(Beginning of Record extracts)

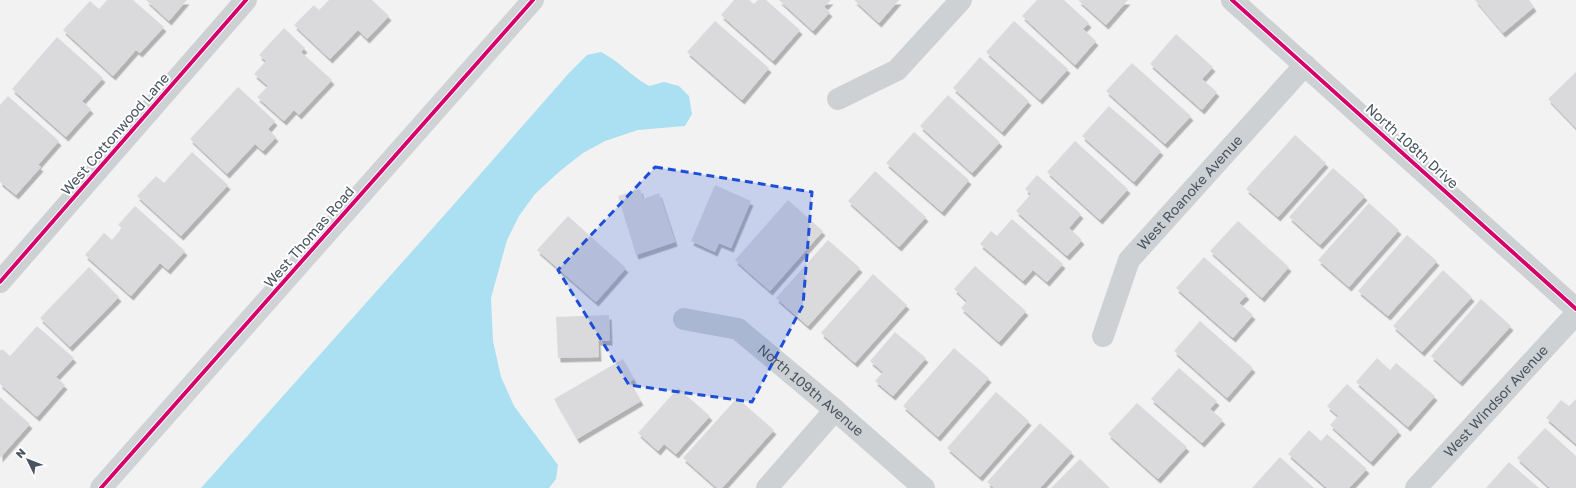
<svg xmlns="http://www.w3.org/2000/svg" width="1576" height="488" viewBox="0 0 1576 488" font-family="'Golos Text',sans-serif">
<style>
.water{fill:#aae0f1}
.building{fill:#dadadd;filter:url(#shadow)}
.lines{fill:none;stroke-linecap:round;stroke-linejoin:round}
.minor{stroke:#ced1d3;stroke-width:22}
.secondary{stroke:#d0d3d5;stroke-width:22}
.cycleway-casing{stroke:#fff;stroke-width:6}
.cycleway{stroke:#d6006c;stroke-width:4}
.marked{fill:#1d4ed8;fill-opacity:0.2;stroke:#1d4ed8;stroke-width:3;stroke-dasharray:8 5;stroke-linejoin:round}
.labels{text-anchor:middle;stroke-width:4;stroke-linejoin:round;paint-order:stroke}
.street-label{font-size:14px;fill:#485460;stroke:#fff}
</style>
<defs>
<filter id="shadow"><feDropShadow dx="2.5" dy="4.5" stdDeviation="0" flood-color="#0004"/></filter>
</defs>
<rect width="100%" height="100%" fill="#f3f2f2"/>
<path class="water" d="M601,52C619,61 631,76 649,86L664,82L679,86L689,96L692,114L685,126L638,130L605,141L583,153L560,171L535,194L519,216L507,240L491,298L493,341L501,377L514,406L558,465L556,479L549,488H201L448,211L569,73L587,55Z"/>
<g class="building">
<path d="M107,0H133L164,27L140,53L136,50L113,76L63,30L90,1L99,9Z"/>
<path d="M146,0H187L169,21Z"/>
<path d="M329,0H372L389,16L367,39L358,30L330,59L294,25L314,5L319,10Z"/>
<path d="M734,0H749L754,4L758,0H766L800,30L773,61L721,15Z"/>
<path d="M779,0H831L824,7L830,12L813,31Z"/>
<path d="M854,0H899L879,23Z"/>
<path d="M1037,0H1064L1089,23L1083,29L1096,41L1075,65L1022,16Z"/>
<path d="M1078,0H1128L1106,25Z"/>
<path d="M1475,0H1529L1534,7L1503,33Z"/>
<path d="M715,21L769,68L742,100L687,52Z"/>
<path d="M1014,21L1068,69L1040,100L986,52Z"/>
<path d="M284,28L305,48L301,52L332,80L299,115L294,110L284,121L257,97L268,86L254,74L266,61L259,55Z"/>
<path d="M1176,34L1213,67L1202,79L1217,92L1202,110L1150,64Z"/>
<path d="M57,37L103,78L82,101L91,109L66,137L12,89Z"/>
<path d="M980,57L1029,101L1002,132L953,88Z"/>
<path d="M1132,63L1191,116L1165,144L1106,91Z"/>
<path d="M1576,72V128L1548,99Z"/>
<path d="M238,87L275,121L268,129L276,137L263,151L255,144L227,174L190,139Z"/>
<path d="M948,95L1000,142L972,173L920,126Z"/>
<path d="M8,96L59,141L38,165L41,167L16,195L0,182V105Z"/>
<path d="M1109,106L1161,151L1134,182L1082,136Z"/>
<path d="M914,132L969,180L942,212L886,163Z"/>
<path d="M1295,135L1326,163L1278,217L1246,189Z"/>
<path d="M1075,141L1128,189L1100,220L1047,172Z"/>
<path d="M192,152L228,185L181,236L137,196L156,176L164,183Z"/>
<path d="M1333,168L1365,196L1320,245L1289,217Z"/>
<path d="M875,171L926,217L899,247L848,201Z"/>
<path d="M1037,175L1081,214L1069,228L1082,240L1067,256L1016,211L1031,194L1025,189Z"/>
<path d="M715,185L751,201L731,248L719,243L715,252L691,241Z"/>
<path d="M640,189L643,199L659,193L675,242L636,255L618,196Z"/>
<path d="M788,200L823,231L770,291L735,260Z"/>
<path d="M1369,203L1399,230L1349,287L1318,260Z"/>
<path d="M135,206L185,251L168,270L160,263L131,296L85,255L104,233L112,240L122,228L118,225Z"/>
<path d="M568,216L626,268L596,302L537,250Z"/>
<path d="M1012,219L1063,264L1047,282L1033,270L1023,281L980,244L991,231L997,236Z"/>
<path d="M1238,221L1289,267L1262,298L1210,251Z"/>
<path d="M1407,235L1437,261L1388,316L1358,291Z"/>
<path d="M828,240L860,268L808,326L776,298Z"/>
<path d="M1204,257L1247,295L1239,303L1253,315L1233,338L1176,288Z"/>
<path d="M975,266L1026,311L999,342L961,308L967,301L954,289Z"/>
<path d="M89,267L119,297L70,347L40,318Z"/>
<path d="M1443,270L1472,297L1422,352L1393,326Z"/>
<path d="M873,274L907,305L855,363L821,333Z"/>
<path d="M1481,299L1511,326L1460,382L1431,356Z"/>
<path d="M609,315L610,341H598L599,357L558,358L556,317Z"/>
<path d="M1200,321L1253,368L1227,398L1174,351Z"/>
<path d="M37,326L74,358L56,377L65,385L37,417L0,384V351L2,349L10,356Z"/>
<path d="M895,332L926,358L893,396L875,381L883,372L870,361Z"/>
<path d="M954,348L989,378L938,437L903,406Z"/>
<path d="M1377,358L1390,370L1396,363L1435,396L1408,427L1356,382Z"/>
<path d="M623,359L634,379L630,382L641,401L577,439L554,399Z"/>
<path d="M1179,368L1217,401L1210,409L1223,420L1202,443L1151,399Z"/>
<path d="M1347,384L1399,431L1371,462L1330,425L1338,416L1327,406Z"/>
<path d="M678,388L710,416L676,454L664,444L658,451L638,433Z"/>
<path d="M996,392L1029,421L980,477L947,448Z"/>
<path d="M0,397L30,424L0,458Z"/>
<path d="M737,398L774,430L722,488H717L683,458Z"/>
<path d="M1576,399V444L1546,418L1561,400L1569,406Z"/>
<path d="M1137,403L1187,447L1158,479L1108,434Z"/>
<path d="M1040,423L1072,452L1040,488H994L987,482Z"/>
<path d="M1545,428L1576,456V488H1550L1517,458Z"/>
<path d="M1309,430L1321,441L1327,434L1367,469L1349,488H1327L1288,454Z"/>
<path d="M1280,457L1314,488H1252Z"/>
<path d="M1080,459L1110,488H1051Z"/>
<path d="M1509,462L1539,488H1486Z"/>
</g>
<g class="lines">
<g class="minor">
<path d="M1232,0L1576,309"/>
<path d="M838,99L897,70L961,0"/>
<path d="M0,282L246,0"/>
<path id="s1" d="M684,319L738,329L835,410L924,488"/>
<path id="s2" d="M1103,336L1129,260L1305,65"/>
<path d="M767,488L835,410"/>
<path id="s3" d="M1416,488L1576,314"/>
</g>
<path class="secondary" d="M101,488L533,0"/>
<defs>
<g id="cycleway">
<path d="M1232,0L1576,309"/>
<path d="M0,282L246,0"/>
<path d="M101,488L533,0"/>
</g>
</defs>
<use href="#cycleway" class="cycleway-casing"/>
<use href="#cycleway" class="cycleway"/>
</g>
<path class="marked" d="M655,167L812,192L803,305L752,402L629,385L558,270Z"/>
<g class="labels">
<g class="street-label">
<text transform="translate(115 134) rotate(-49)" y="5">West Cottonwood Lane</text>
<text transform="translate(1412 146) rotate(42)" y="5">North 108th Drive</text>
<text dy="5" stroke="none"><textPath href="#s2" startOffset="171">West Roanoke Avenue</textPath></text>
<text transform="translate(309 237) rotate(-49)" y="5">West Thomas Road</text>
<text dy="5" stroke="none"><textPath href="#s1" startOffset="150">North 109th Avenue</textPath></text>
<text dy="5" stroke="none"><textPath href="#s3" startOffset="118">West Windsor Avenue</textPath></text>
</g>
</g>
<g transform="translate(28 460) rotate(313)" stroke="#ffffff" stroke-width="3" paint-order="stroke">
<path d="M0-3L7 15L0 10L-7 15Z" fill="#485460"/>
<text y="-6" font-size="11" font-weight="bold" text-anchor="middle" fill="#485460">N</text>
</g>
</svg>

(End of Record extracts)
(Beginning of Record extracts)

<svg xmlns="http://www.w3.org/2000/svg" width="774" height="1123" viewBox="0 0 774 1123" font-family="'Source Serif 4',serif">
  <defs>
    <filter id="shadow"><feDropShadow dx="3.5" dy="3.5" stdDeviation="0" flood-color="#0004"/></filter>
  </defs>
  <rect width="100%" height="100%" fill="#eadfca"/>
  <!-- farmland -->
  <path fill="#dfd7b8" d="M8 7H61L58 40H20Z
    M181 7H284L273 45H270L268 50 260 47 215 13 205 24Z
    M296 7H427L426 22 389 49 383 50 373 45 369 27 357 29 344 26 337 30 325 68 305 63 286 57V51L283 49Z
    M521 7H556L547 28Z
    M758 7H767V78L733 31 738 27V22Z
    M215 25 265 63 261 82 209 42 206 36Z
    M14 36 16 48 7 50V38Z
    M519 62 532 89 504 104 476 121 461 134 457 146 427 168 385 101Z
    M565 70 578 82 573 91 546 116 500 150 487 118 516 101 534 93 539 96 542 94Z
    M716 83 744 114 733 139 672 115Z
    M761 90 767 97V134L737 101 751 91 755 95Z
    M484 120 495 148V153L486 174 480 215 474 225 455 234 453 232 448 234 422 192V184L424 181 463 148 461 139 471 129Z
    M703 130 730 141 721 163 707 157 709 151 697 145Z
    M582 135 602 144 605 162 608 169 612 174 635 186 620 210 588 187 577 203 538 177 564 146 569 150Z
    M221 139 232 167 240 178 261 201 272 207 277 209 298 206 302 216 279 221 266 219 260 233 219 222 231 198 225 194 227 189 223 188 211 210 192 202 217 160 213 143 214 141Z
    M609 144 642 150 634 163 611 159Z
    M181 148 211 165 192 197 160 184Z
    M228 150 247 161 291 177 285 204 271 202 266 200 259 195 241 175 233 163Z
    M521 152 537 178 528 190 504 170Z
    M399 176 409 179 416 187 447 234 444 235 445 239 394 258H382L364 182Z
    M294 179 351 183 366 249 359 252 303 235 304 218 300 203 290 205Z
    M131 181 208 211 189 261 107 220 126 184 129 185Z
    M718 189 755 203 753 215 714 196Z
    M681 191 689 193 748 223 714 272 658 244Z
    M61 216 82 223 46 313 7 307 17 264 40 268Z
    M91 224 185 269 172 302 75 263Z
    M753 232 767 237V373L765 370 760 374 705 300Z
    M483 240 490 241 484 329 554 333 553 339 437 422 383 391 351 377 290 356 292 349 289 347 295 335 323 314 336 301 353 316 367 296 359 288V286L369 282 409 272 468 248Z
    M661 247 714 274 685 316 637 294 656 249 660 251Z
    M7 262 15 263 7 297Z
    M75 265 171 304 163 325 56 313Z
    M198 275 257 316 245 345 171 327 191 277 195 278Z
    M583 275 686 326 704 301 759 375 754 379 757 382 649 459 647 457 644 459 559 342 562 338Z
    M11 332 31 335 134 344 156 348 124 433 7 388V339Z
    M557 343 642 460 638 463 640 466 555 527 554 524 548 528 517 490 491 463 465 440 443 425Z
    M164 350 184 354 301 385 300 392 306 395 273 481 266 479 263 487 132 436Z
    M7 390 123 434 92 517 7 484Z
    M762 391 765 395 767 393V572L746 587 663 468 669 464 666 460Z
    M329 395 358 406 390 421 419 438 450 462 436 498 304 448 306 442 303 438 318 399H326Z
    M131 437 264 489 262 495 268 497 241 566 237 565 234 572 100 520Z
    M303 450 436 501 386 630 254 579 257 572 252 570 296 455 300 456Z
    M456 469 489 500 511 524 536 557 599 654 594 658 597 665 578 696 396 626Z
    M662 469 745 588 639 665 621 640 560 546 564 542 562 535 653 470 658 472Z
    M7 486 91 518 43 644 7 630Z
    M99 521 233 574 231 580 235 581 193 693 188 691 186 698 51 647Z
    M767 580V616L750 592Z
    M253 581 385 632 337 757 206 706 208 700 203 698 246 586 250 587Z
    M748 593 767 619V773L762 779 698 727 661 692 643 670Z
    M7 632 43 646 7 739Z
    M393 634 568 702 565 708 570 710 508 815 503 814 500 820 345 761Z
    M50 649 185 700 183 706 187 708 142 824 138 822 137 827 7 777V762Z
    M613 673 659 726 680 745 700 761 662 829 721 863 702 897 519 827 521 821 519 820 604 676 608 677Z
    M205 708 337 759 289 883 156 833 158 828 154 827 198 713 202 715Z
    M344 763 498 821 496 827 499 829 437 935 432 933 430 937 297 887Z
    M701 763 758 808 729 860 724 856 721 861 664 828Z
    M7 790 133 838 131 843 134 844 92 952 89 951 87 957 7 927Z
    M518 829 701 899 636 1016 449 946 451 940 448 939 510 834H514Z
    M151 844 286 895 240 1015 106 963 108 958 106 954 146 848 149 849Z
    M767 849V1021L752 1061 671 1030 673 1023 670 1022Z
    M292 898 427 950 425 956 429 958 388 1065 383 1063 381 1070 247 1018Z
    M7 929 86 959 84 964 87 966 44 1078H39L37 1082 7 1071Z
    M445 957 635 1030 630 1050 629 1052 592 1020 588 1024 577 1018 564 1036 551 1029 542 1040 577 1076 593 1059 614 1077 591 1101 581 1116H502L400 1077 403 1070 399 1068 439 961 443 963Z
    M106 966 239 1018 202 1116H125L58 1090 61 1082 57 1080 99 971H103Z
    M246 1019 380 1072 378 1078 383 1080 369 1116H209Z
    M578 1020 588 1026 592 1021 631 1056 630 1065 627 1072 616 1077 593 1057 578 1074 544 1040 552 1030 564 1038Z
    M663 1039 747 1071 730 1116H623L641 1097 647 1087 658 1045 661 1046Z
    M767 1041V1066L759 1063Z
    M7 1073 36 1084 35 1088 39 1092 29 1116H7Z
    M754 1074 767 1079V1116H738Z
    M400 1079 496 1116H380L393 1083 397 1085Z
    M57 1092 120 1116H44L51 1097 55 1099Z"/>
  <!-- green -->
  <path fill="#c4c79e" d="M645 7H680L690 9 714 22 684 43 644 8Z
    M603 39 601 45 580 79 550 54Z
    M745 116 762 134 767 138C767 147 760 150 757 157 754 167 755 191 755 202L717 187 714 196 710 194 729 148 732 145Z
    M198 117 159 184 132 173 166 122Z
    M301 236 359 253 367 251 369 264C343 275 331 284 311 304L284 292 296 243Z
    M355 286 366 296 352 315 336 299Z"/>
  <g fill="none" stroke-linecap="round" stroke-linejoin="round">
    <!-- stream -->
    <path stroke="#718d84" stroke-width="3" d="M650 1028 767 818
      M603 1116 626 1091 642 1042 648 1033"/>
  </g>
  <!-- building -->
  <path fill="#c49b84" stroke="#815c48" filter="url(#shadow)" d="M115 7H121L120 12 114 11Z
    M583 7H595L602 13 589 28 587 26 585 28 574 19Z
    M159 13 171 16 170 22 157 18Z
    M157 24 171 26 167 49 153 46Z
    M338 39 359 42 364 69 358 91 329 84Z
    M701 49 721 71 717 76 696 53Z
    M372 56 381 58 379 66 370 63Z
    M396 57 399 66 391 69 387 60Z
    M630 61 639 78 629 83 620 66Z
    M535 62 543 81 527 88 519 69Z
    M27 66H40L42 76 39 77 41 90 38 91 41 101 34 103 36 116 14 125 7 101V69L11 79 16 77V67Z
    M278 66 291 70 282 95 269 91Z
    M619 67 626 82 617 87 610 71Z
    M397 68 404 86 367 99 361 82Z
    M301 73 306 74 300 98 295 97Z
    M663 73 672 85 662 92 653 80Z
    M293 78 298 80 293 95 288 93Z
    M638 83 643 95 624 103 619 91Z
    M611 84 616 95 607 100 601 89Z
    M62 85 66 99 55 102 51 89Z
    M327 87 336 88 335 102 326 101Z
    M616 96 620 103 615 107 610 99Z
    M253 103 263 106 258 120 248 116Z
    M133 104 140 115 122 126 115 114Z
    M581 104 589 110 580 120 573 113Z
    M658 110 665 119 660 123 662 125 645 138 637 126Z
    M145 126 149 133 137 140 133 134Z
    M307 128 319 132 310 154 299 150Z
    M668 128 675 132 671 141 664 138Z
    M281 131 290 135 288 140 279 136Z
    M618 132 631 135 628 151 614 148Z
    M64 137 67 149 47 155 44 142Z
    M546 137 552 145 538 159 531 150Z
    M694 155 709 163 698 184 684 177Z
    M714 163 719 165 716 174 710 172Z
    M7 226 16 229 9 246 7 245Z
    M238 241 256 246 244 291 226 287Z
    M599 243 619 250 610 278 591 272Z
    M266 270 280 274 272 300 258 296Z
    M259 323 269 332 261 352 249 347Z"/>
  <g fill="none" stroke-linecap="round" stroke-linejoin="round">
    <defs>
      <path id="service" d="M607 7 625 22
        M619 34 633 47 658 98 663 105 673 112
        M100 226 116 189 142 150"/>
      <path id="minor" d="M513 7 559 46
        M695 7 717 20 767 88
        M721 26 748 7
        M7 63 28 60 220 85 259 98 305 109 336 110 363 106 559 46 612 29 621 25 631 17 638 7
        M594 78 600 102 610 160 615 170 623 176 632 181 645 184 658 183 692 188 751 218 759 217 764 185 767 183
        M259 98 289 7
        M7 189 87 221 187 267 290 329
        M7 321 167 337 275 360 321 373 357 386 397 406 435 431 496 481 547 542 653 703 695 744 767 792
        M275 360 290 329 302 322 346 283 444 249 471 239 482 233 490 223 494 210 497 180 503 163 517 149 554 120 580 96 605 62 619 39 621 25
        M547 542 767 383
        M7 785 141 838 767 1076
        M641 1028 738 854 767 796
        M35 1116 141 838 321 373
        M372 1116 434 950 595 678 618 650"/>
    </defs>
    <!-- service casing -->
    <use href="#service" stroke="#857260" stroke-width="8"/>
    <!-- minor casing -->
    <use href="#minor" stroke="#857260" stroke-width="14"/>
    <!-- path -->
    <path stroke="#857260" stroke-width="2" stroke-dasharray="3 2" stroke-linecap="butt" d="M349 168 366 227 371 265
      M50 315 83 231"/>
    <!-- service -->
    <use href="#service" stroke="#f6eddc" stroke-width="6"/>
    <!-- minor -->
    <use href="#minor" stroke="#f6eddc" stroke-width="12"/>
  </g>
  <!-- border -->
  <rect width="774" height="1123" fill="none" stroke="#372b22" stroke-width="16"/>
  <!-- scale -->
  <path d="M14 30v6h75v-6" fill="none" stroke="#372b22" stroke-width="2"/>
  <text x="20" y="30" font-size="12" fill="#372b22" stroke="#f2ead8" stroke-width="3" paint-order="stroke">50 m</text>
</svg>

(End of Record extracts)
(Beginning of Record extracts)

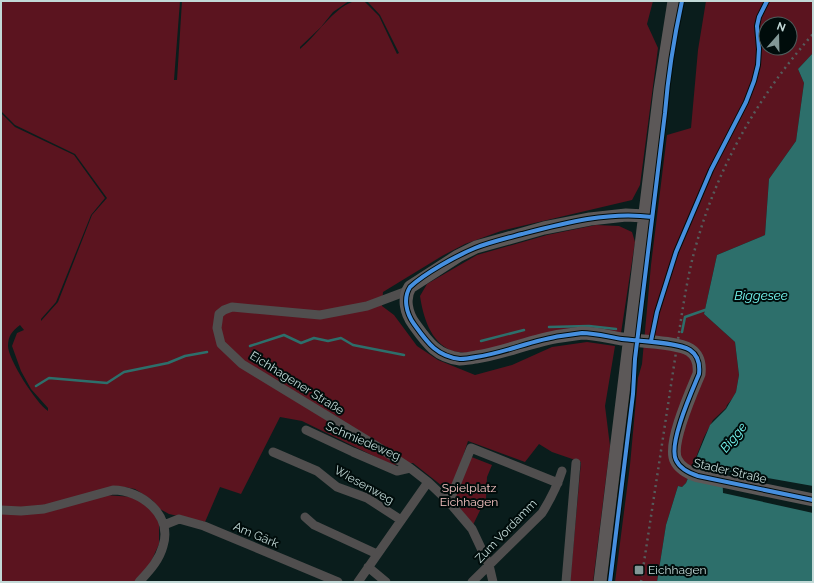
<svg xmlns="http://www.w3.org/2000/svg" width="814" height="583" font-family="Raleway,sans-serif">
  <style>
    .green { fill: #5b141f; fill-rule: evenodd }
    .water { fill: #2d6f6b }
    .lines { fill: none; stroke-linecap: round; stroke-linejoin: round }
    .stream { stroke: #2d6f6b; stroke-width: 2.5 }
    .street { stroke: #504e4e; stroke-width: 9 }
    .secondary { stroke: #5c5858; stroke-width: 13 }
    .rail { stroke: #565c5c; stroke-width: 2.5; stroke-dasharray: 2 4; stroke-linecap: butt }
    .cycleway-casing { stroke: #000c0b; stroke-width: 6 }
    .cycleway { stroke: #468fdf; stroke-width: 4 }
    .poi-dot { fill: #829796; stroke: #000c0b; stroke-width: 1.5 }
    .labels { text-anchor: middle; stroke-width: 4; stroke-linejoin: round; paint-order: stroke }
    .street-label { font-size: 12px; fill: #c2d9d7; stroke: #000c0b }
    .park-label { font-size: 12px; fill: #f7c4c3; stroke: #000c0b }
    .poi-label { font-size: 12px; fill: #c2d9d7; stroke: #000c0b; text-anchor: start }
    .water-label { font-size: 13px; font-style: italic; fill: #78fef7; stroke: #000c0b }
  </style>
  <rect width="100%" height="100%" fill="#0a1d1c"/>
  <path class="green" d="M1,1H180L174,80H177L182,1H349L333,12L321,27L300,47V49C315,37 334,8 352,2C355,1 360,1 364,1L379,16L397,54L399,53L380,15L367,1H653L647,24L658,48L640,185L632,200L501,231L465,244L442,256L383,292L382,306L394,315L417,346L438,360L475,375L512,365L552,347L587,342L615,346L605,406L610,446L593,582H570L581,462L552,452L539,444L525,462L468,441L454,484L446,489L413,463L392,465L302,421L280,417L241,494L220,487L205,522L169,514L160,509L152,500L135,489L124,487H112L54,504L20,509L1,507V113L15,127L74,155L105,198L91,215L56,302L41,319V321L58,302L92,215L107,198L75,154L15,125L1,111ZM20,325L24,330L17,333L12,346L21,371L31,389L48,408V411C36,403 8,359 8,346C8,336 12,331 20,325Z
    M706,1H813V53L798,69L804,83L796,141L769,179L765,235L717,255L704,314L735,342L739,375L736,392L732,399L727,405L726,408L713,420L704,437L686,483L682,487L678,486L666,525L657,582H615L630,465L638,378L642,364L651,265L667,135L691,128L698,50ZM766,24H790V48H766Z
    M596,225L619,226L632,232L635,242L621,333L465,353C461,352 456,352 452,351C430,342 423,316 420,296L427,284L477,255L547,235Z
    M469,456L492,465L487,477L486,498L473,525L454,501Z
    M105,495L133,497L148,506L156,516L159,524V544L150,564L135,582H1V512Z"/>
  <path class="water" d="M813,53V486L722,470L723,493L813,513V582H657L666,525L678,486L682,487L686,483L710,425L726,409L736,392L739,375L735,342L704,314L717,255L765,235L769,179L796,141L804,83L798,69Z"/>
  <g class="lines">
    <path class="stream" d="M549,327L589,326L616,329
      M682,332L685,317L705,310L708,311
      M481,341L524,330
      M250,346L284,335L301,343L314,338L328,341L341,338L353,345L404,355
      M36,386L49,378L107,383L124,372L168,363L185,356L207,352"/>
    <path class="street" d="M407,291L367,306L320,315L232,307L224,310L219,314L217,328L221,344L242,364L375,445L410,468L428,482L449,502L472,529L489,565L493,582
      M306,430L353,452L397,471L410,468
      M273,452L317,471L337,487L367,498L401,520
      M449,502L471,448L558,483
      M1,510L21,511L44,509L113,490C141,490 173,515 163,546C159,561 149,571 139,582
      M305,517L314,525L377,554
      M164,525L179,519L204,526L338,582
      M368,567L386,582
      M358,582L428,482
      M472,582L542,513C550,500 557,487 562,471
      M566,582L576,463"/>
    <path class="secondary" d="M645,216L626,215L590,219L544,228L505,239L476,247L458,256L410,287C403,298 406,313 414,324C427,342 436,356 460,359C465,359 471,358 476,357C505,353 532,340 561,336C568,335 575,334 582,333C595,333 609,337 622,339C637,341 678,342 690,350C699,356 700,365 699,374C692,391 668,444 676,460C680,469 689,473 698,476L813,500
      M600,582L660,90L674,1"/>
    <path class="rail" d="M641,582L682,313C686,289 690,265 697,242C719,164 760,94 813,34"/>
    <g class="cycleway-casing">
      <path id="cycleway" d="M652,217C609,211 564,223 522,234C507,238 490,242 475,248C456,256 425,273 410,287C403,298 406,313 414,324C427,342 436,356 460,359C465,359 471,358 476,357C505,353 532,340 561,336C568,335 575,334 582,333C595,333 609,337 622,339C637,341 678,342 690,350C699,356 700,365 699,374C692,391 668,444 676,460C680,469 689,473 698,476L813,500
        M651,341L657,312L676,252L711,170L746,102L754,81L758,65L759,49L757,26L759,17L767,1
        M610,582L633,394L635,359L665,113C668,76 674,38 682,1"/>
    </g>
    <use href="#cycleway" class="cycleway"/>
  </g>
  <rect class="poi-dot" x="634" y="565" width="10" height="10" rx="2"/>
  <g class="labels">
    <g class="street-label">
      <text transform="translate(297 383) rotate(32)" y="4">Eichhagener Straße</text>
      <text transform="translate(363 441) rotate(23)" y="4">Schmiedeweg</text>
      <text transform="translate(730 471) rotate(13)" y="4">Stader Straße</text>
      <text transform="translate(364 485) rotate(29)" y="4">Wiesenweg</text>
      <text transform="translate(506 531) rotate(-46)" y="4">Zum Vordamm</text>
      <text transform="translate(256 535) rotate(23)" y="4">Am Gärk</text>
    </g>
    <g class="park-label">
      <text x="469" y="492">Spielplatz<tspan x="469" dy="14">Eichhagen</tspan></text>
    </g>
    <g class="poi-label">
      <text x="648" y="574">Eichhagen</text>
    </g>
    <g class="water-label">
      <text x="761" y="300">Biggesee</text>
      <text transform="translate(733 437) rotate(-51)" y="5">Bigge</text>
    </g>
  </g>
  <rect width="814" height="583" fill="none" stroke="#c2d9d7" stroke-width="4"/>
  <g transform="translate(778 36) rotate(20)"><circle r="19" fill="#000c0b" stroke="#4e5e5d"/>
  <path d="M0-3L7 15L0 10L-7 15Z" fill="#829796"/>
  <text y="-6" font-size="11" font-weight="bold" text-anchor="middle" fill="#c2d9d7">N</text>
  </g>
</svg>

(End of Record extracts)

- _Activity_:
Which lines in the records above contain the string "middle"? Copy each one.

- _Task result_:
.labels{text-anchor:middle;stroke-width:4;stroke-linejoin:round;paint-order:stroke}
<text y="-6" font-size="11" font-weight="bold" text-anchor="middle" fill="#485460">N</text>
    .labels { text-anchor: middle; stroke-width: 4; stroke-linejoin: round; paint-order: stroke }
  <text y="-6" font-size="11" font-weight="bold" text-anchor="middle" fill="#c2d9d7">N</text>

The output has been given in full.